Wednesday, December 25, 2013

RPing different ethnicities, cultures, and genders; Fear of Being Offensive




Leslie Chow from the Hangover is a legitimate character and I don't find it a disparaging archetype. Stereo types are tricky and for me, I'd just rather play them than Not Play them out of fear of being offensive. I just realized the huge gap that Fear of Being offensive can create in the awareness of the world and things around myself. I mean, if I ask certain questions I'm bound to offend someone's belief... what offensive compared to mis-informing people. If there is an ethical fault Mis-information is one, being offensive cannot be helped because our medium of communication is not telepathy with complete empathy of the situation.

I'm a big lover of freedom of expression, and in interactions and relationships we really don't know the boundaries until we cross it. but when we do Good-Faith is there to catch us and repair and strengthen these relationships. Good Faith is such a necessary element in society that the recent controversy regarding spying underlines how much Good-Faith has been so absent that it marks a breakdown in the ability of society to communicate empathically.
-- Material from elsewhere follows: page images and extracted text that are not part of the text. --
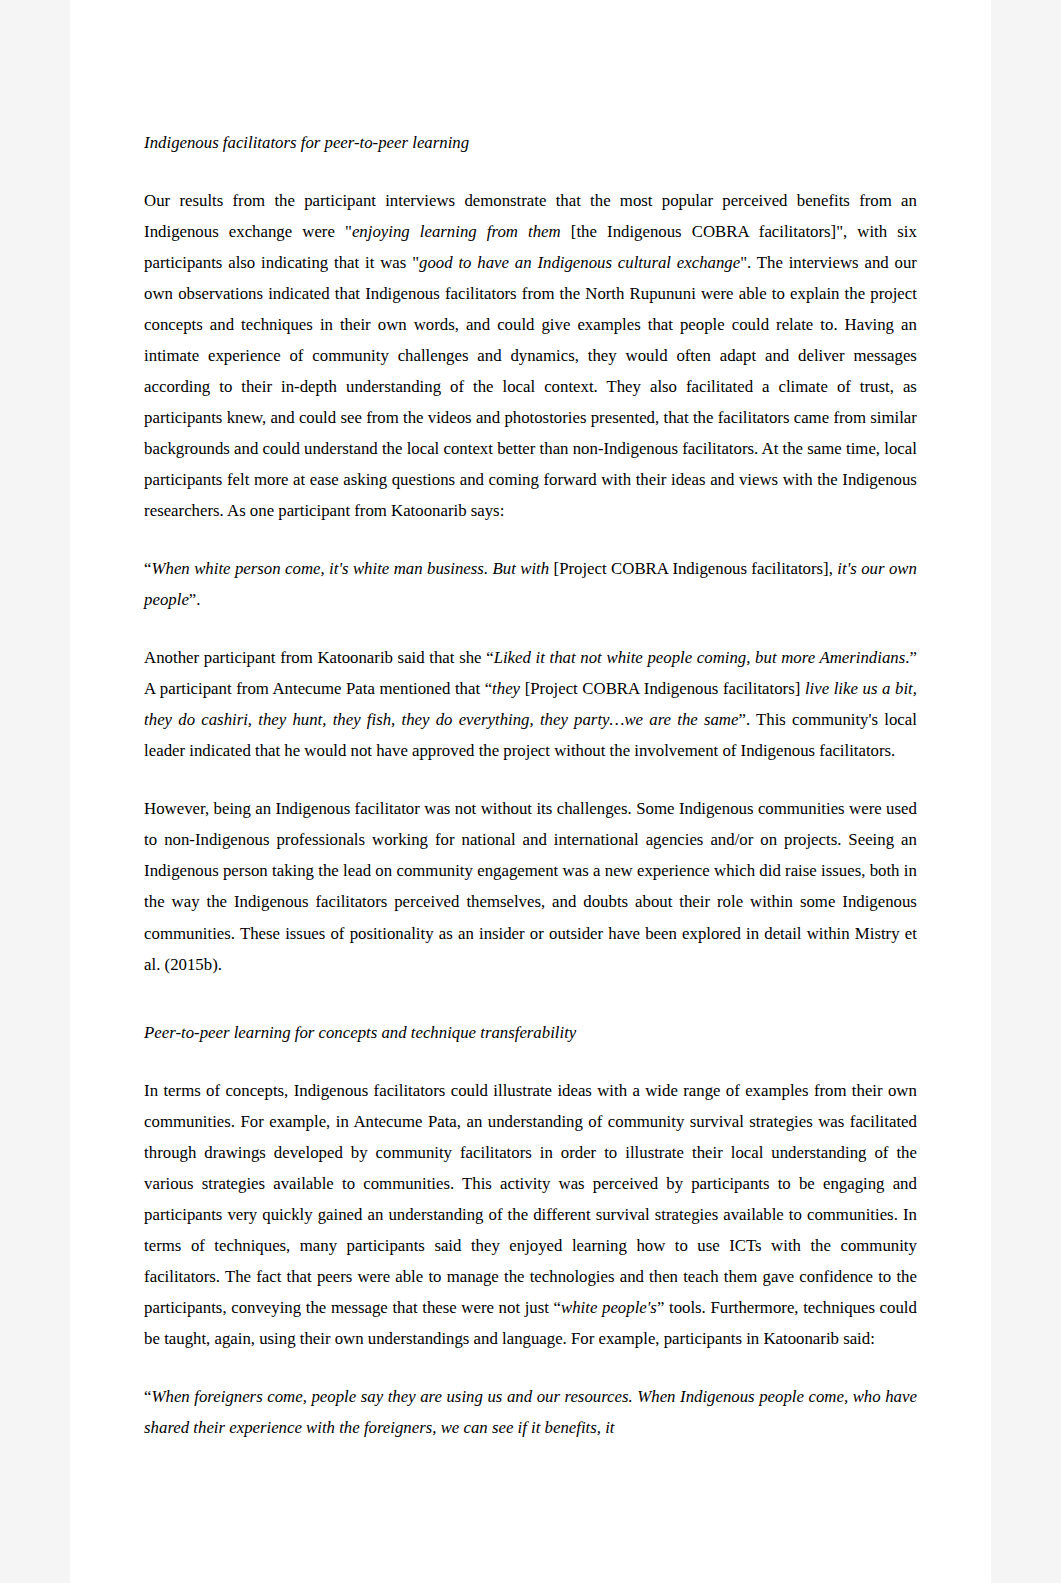Indigenous facilitators for peer-to-peer learning
Our results from the participant interviews demonstrate that the most popular perceived benefits from an Indigenous exchange were "enjoying learning from them [the Indigenous COBRA facilitators]", with six participants also indicating that it was "good to have an Indigenous cultural exchange". The interviews and our own observations indicated that Indigenous facilitators from the North Rupununi were able to explain the project concepts and techniques in their own words, and could give examples that people could relate to. Having an intimate experience of community challenges and dynamics, they would often adapt and deliver messages according to their in-depth understanding of the local context. They also facilitated a climate of trust, as participants knew, and could see from the videos and photostories presented, that the facilitators came from similar backgrounds and could understand the local context better than non-Indigenous facilitators. At the same time, local participants felt more at ease asking questions and coming forward with their ideas and views with the Indigenous researchers. As one participant from Katoonarib says:
“When white person come, it's white man business. But with [Project COBRA Indigenous facilitators], it's our own people”.
Another participant from Katoonarib said that she “Liked it that not white people coming, but more Amerindians.” A participant from Antecume Pata mentioned that “they [Project COBRA Indigenous facilitators] live like us a bit, they do cashiri, they hunt, they fish, they do everything, they party…we are the same”. This community's local leader indicated that he would not have approved the project without the involvement of Indigenous facilitators.
However, being an Indigenous facilitator was not without its challenges. Some Indigenous communities were used to non-Indigenous professionals working for national and international agencies and/or on projects. Seeing an Indigenous person taking the lead on community engagement was a new experience which did raise issues, both in the way the Indigenous facilitators perceived themselves, and doubts about their role within some Indigenous communities. These issues of positionality as an insider or outsider have been explored in detail within Mistry et al. (2015b).
Peer-to-peer learning for concepts and technique transferability
In terms of concepts, Indigenous facilitators could illustrate ideas with a wide range of examples from their own communities. For example, in Antecume Pata, an understanding of community survival strategies was facilitated through drawings developed by community facilitators in order to illustrate their local understanding of the various strategies available to communities. This activity was perceived by participants to be engaging and participants very quickly gained an understanding of the different survival strategies available to communities. In terms of techniques, many participants said they enjoyed learning how to use ICTs with the community facilitators. The fact that peers were able to manage the technologies and then teach them gave confidence to the participants, conveying the message that these were not just “white people's” tools. Furthermore, techniques could be taught, again, using their own understandings and language. For example, participants in Katoonarib said:
“When foreigners come, people say they are using us and our resources. When Indigenous people come, who have shared their experience with the foreigners, we can see if it benefits, it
Back to being able to RP the variety of Beings and Conditions some of us would like to explore and contemplate. I know people enjoy RPGs for various reasons, so this post is definitely not for everybody and may fall in the lower tiers of nerdiness in the heirarchies of geek elitism. "Role-playing Different Peoples and Nationalities: How Boring!" comes to mind when I was much younger. But then again, these are real people and there is an inherent complexity to their problems and personal trials that even a glimpse of this can leave one speechless and doubting many long held beliefs. But yeah, philosophy nerds are pretty low tier in geek society so its not something people will want to talk about... hence the freedom of being a blog with no real audience Lolz. 

This is a Topic Covered in Happy Jacks that brought out a lot of discussion: Accents are Regionial, and not Racist (Damn it!). In fact its so taken for-granted it gets annoying if you want to be elitist about it, I mean you gotta be consciously a eugenics believer to believe that manner of speech has to do with race instead of linguistic culture. 

Having played in Online with various peoples of various nationalities there are a ton of accents one can be experiencing. If I'm trying to be clear and emphasize with who I'm talking to I'd eventually speak the words in their tone or accent. Speaking different accents is pretty fun, so fun that the wife and I have a bad habit of mispronouncing words as a way to test how far one can interpret the sound and spelling.

My wife and I have this little quirk where we mispronounce words. Like consider the sentence and try pronouncing everything differently and try to make it as alien sounding as possible. Basically thats a nasty habit I got from trying to learn other languages and exploring the accents and pronounciations of the many peoples we deal with. She's in an international Company in Finanace and I'm dealing with Internationals that deal with BPOs, so exercising the ability to fathom various pronounciations become a funny game we play almost unconsciously.

If you tried to learn a language like Mandarin and had to learn the 4 tones you begin to realize how you cannot hear the difference of these tones as a born english speaker. As a Tagalog speaker and Otaku, some japanese we deal with are amazed by how authentically we can capture their accent when we talk about the words and how close the sylabalic nature of Japanese is to Tagalog.

Its a world where accents is a trivial matter and we need to learn languages with very different alphabets and organization of speech... more than ever. If your a futurist or sci-fi geek, learning a Non-Romance language becomes an important experience when understanding how amazing and limited it is as a medium of communication. Again the nerdy topic, not for those who want to complicate their lives with complicated hobbies lolz.

Enter the GURPS Modern Fantasy game I'm running which is in an African Setting. One of the reasons behind it is because of how insignificant in the grand scheme of things It can feel like growing up from a country far from being the G7-20. To have no world policy leverage or attractive market to have any influence or protect one's self kinda sucks balls. Being one of the easiest to be bullied or made into a Pariah by more powerful countries really gives you another level of Disempowerment (if you think Cthuluh is scary; trying growing up in Syria as it is NOW; where girls are being sold off to for $300USD to have a chance to survive).

Growing up in the Philippines during the 80s onward, being the 3rd world upbringing has an interesting perspective in my socio-economic studies, the narrative I want to tell, and the current events as economies are slowing down. Listening to my “Kuya's (older male relative) generation talk about how it was in martial law growing (contrasting with the Marcos propaganda online at the present) gives an interesting perspective worth telling in a world that is experience record levels of unemployment (especially the youth) and conservative economic units (the extended families as a single household).


I don't have any African friends, is it racist if I run a game that has a large African population while being Asian? I mean I've felt my share of racism, at the same time I also feel like my ethnicity did not matter to the friends and interactions I've made. I think failing to explore those gray areas of human nature is worse than the “fear to offend” maybe finding it un-interesting or worth knowing... their real and human suffering maybe be a more worthy thing to be afraid off... if the argument holds any merit.